[Task]:
Copy the lines from the start of the material through the line containing "- row: Trim", with that line included.

Source data
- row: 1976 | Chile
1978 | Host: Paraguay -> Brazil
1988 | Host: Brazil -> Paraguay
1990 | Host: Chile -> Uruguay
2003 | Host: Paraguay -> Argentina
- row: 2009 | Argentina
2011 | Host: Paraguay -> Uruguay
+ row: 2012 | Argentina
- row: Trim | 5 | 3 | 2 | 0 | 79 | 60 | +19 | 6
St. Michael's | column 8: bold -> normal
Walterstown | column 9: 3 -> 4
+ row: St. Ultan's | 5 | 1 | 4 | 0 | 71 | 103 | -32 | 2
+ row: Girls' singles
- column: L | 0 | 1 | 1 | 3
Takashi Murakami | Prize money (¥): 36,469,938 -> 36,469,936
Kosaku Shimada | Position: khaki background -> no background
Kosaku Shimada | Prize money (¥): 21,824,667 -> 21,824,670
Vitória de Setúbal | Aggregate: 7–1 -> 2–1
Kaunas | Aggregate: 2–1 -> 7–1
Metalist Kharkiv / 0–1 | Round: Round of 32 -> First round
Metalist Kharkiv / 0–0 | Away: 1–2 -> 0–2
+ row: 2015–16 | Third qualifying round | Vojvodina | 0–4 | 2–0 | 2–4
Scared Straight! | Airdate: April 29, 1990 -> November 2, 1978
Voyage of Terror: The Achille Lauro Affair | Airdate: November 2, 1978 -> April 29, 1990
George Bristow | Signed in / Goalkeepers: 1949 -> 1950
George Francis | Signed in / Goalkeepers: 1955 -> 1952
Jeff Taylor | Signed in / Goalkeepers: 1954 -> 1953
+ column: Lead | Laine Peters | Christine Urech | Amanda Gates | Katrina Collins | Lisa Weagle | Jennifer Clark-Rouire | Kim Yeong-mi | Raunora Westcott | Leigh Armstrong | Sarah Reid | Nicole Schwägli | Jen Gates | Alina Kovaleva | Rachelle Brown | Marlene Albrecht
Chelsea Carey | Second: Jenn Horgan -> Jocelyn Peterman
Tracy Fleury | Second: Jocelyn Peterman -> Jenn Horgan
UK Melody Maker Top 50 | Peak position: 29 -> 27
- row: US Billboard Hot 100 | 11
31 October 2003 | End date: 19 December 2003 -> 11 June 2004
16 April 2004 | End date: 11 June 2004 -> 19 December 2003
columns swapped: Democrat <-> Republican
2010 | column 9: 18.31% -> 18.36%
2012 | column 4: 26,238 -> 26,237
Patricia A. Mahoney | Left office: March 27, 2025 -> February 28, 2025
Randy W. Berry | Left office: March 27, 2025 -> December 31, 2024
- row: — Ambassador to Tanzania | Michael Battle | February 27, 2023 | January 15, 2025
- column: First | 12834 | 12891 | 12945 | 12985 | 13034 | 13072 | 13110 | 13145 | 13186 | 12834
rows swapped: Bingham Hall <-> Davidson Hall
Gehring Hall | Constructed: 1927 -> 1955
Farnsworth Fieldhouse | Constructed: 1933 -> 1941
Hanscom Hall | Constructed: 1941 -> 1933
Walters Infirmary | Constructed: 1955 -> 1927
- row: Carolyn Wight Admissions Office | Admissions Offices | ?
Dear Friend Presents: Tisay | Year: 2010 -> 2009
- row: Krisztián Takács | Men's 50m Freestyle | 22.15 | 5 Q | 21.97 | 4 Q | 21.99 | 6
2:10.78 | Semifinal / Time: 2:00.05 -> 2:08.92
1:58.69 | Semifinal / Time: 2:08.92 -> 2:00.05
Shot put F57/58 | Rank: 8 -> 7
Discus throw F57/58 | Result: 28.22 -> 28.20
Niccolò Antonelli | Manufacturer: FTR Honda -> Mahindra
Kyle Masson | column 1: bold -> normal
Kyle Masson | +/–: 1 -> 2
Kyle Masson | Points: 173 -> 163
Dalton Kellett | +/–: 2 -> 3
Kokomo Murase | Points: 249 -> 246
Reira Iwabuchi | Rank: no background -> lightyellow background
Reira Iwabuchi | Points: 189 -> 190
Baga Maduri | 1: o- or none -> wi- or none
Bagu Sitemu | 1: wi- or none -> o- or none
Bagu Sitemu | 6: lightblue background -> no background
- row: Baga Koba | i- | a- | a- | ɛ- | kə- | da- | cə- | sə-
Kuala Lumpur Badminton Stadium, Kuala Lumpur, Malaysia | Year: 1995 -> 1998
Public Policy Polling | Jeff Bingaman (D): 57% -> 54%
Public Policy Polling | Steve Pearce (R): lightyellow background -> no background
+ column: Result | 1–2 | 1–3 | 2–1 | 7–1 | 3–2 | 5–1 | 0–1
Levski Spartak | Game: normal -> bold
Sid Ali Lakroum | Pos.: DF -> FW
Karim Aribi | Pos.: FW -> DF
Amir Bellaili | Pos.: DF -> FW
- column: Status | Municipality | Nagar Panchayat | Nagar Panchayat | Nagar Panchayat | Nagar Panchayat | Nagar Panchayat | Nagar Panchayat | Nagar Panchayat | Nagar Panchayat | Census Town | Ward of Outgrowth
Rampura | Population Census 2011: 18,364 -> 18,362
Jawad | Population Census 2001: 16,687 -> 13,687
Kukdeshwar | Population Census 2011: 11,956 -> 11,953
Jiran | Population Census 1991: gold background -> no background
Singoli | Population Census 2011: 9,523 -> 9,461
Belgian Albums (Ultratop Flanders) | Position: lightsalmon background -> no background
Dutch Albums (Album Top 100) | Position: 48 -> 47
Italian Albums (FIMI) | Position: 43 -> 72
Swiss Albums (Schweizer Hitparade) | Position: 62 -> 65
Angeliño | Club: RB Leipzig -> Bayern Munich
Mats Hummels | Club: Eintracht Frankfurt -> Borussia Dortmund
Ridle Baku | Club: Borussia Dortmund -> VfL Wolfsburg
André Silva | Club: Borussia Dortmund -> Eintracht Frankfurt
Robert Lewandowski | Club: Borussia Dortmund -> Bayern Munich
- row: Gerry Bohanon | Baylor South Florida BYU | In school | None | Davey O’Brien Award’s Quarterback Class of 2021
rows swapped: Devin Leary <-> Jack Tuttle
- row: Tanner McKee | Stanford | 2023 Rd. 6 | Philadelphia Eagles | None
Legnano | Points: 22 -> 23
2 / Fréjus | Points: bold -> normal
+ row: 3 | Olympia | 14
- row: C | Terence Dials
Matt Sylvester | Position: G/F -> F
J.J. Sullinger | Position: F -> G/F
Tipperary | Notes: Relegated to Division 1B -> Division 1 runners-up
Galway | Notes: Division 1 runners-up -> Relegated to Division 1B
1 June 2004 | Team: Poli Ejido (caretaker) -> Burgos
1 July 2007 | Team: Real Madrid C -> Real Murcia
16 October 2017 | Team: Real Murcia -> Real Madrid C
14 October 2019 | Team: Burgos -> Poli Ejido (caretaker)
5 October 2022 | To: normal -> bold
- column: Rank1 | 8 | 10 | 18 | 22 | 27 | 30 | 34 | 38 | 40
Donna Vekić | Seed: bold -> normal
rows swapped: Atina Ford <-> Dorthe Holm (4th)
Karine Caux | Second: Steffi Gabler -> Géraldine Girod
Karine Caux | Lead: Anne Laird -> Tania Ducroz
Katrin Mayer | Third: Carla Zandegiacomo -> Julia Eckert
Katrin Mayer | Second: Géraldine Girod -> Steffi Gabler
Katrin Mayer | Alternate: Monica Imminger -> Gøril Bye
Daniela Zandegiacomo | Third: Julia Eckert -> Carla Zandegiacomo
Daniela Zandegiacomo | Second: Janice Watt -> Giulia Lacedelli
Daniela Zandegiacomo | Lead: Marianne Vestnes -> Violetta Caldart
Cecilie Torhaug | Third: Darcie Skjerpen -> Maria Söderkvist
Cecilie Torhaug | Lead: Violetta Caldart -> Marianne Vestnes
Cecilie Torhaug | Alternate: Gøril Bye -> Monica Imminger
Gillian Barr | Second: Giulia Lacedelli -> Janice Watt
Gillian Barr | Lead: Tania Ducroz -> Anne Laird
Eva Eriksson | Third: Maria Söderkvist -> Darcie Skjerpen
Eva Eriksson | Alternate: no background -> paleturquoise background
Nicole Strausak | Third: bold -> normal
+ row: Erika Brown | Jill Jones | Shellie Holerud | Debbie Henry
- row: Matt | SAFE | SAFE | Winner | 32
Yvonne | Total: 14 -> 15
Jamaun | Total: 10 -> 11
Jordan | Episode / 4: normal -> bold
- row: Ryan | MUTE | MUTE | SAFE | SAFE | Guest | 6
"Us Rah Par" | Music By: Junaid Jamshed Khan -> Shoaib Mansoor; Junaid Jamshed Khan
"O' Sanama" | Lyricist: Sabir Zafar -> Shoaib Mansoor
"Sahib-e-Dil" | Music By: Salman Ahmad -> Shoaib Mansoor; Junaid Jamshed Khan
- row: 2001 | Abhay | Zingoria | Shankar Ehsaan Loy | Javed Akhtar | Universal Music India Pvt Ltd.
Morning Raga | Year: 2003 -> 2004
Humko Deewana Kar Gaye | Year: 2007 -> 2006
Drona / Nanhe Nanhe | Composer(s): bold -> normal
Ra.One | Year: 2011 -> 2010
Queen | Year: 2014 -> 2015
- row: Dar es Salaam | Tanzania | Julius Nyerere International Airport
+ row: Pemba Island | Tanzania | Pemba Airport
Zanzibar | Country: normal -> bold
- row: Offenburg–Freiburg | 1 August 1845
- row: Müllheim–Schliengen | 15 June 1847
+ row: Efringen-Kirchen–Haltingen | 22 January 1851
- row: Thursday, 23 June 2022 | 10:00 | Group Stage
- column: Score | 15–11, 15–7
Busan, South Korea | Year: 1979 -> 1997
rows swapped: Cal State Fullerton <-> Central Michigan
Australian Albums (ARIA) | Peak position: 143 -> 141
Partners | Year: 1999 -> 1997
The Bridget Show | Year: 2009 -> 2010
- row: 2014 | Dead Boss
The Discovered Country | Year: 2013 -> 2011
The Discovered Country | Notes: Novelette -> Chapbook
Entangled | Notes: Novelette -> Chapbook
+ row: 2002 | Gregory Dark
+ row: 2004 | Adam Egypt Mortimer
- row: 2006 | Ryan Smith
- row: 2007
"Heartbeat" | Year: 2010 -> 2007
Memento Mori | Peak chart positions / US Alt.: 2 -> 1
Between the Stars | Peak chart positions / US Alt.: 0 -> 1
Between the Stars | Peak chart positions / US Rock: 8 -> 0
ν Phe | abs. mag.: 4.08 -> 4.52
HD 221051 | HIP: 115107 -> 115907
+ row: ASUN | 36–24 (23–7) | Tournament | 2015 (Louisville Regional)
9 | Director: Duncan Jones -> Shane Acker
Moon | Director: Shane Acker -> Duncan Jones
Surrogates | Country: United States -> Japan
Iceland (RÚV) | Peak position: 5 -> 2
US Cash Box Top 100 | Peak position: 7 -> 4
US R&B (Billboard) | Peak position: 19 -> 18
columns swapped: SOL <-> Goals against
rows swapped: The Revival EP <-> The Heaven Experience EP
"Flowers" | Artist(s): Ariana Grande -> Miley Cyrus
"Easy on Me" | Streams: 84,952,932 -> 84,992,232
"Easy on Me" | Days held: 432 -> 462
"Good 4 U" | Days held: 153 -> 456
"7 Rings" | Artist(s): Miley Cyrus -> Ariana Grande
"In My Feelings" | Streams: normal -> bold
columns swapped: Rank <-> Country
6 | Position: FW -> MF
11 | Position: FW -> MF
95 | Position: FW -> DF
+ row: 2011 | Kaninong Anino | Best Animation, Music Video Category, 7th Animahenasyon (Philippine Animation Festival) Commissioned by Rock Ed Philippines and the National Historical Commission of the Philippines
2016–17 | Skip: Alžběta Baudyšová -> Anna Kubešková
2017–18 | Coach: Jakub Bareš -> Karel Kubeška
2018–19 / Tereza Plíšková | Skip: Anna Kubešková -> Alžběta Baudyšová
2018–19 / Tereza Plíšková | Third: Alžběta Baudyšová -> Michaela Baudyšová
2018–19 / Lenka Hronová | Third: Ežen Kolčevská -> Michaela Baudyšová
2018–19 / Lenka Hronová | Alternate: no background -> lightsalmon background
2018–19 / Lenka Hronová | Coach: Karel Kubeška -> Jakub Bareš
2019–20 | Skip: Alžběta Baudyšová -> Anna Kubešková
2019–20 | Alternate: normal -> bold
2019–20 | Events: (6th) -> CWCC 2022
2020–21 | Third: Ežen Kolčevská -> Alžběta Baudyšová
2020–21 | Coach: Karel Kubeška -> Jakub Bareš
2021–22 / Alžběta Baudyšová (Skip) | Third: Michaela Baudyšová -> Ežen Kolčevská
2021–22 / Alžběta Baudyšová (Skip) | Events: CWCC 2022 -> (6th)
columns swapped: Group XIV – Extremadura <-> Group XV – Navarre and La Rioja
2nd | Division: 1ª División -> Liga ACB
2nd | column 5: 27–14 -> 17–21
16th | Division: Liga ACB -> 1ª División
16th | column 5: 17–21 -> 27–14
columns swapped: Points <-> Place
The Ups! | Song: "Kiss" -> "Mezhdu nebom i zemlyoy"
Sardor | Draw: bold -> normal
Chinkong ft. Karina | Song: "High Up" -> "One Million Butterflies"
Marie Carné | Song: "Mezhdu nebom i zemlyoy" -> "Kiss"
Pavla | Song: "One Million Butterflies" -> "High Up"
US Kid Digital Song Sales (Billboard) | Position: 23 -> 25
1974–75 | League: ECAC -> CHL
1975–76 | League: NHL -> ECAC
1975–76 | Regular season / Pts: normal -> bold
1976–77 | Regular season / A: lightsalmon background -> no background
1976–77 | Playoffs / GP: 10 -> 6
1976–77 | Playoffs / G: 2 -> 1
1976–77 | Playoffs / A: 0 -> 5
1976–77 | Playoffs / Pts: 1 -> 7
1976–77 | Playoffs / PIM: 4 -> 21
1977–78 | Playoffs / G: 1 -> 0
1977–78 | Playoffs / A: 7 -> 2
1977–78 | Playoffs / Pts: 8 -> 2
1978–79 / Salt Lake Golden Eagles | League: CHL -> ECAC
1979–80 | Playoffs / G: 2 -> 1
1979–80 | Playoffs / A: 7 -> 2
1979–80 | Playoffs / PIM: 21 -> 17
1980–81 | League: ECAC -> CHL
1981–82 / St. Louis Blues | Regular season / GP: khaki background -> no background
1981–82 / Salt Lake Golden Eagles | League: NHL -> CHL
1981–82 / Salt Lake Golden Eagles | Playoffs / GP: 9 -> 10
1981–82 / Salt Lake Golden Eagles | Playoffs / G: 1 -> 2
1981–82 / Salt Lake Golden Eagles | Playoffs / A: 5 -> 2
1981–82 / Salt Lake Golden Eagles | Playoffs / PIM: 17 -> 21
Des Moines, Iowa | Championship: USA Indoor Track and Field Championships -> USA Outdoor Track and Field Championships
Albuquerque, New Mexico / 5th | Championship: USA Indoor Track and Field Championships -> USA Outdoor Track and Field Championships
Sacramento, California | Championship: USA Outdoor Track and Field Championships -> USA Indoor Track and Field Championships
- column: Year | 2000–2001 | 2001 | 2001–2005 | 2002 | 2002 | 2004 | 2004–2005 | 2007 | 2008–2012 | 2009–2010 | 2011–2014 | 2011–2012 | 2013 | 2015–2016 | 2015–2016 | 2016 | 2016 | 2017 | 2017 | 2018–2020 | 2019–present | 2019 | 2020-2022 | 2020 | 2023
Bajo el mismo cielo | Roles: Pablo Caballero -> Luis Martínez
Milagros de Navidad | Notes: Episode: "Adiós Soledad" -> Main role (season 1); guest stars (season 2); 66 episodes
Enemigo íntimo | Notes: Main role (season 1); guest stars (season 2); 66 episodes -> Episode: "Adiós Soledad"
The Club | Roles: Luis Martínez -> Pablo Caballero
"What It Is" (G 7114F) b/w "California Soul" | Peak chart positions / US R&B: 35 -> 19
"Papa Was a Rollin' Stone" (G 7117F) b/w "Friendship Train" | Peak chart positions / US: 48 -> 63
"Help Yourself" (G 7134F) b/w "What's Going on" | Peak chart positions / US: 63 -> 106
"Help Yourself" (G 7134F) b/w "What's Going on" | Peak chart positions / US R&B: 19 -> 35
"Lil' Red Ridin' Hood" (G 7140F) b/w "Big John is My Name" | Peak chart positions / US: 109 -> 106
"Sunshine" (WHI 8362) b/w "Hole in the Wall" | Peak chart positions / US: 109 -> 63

[Expected answer]:
- row: 1976 | Chile
1978 | Host: Paraguay -> Brazil
1988 | Host: Brazil -> Paraguay
1990 | Host: Chile -> Uruguay
2003 | Host: Paraguay -> Argentina
- row: 2009 | Argentina
2011 | Host: Paraguay -> Uruguay
+ row: 2012 | Argentina
- row: Trim | 5 | 3 | 2 | 0 | 79 | 60 | +19 | 6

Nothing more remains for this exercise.